Updated: 6/19/2014 2:17 p.m.
SALVATORE LICATA
Hundreds of protestors flocked to the Pan-American Hotel in Elmhurst to push back on the city’s initiative to house more homeless families in the neighborhood.
“We must step up to the plate now and stop this from going any further,” Roe Daraio, president of the nonprofit Communities of Maspeth & Elmhurst Together Inc. (COMET) Civic Association and organizer of the Tuesday protest, said to the crowd. “We must call to attention the issue of homelessness and how the city is choosing to deal with it.”
In a plan that is supported by Mayor Bill de Blasio, nonprofit Samaritan Village proposed the Pan-American Hotel, located at 7900 Queens Blvd., to house 200 homeless people, including the 36 families already residing there.
This is the fourth homeless shelter in Elmhurst and for residents of the community, it is one too many.
“They did this without any input from the community,” Hilda Chu, one of the protestors, said. “We have three already and now they want to add a fourth.

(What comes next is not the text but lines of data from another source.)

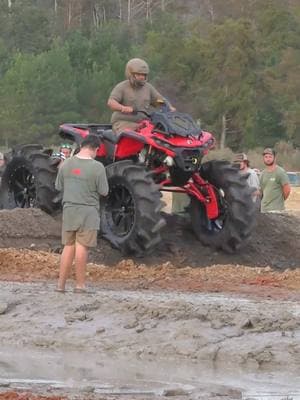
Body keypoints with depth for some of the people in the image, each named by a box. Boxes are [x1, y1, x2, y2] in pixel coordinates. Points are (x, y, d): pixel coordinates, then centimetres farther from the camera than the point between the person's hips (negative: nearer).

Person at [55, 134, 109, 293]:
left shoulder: (66, 164, 0)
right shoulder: (97, 167, -14)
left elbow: (58, 187, 7)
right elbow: (104, 192, -9)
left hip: (69, 209, 4)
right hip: (88, 211, -4)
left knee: (68, 246, 13)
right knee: (82, 247, 0)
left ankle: (61, 283, 14)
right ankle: (80, 284, 6)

This is so unfair to us.”
Councilman Daniel Dromm addressed the crowd during the June 17 protest and said he was disappointed by the Department of Homeless Services’ (DHS) lack of communication with local officials. He was outraged that he was given no advance notice that the closed-down hotel would now house homeless families, but said protestors must act civilly in their protest and engage in a discussion to figure out the best way to combat the situation.

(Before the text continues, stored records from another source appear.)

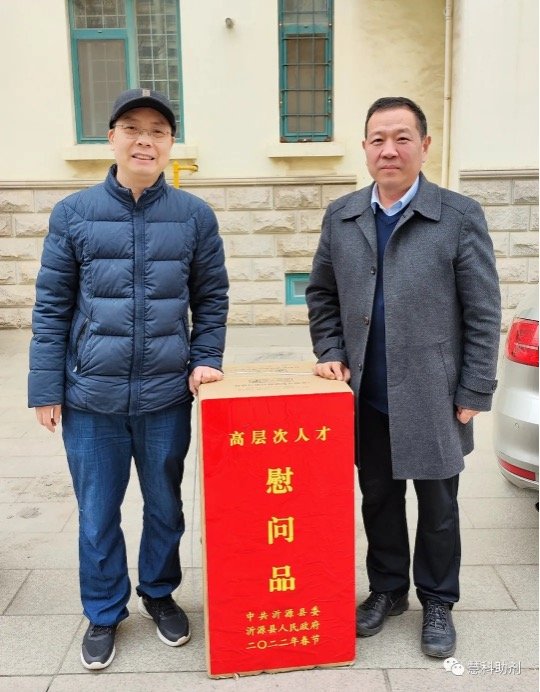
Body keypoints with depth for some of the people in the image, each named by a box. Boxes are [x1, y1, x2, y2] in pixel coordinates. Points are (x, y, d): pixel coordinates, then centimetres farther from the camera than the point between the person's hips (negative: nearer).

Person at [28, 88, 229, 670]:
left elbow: (211, 300, 6)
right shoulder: (73, 214, -1)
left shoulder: (195, 216, 0)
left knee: (165, 506, 17)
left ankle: (158, 594, 41)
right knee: (97, 513, 13)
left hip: (167, 396, 1)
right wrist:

“Elmhurst is overburdened [with the homeless],” Dromm said. “It is bad policy to bring that many needy people into one place.”

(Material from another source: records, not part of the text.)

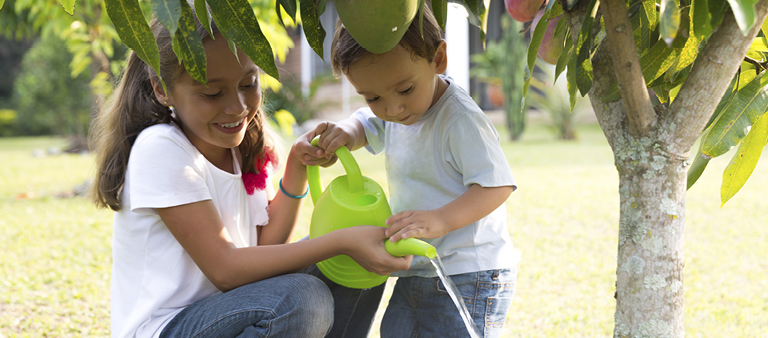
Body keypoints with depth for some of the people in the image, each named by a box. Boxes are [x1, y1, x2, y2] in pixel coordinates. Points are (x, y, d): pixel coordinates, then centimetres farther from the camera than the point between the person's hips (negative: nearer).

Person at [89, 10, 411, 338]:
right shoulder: (161, 149, -19)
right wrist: (341, 241, -27)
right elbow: (225, 269, -22)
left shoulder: (241, 144, 5)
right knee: (301, 300, -31)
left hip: (229, 305, 8)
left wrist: (296, 167, -9)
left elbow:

Pan-American Hotel officials declined to comment on the subject.
The DHS will provide the families with three meals a day until the agency can move them to an alternate shelter, the agency said.
“As the number of families with children residing in temporary, emergency shelter grows, we must consider all available options to address our capacity needs and meet our legally mandated right to shelter,” the DHS said in a statement. “In the short term, DHS is using the Queens Boulevard facility to provide essential shelter and supportive services to families with children.”
Advocates previously claimed that both the mayor and City Comptroller Scott Stringer approved the plan, but Stringer’s office said he only approved payments for family shelters across the city but had not weighed in on any specific location.
“[Stringer] believes that communication and adequate community notification are critical parts of this process,” said a Stringer spokesman.